So I have a booking system. Agents (the people and organisations submitting bookings) are only allowed to make booking in the categories we assign them. Many agents can assign to the same categories. It's a simple many-to-many. Here's an idea of what the models look like:
class Category(models.Model):
pass
class Agent(models.Model):
categories = models.ManyToManyField('Category')
class Booking(models.Model):
agent = models.ForeignKey('Agent')
category = models.ForeignKey('Category')
So when a booking comes in, we dynamically allocate the category based on which are available to the agent. The agent usually doesn't specify.
Can I select Bookings where Booking.category isn't in Booking.agent.categories?
We have just noticed that —by the grace of a silly admin mistake— some agents were allowed submit Bookings to any category. It has left us with thousands of bookings in the wrong place.

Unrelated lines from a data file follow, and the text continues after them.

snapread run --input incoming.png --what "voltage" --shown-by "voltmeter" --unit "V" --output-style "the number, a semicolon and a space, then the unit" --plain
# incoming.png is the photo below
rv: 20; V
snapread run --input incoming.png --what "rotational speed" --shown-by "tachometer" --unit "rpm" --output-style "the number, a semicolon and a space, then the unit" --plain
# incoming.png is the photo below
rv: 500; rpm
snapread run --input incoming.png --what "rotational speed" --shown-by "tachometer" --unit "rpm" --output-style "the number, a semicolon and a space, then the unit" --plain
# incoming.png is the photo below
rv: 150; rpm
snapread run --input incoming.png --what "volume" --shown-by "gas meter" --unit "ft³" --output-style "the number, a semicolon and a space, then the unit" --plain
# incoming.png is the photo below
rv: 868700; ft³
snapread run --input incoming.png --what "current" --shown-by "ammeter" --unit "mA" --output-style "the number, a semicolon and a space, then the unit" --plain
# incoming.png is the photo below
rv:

I can fix this but the I can only get it to work by nesting lookups:
for agent in Agent.objects.all():
for booking in Booking.objects.filter(agent=agent):
if booking.category not in agent.categories.all():
# go through the automated allocation logic again
This works but it's super-slow. It's a lot of data flying between database and Django. This isn't a one-off either. I want to periodically audit new bookings to make sure they are in the correct place. It doesn't seem impossible that another admin issue will occur so after checking the Agent database, I want to query for Bookings that aren't in their agent's categories.

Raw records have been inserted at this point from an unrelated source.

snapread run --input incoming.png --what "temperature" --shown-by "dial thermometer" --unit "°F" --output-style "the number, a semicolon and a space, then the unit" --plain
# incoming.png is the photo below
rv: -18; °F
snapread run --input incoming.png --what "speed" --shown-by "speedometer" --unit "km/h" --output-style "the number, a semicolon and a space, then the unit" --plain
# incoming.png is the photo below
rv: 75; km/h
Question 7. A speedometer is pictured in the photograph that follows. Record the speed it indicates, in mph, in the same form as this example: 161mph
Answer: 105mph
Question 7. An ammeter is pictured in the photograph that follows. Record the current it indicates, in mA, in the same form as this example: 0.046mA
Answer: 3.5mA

Again, nested queries will work not but as our datasets grow into millions (and beyond) I'd like to do this more efficiently..
I feel like it should be possible to do this with a F()
lookup, something like this:
from django.db.models import F
bad = Booking.objects.exclude(category__in=F('agent__categories'))
But this doesn't work: TypeError: 'Col' object is not iterable
I've also tried .exclude(category=F('agent__categories'))
and while it's happier with the syntax there, it doesn't exclude the "correct" bookings.
What's the secret formula for doing this sort of F()
query on a M2M?
To help nail down exactly what I'm after I've set up a Github repo with these models (and some data). Please use them to write the query. The current sole answer hits and issue I was seeing on my "real" data too.
git clone https://github.com/oliwarner/djangorelquerytest.git
cd djangorelquerytest
python3 -m venv venv
. ./venv/bin/activate
pip install ipython Django==1.9a1
./manage.py migrate
./manage.py shell
And in the shell, fire in:
from django.db.models import F
from querytest.models import Category, Agent, Booking
Booking.objects.exclude(agent__categories=F('category'))
Is that a bug? Is there a proper way to achieve this?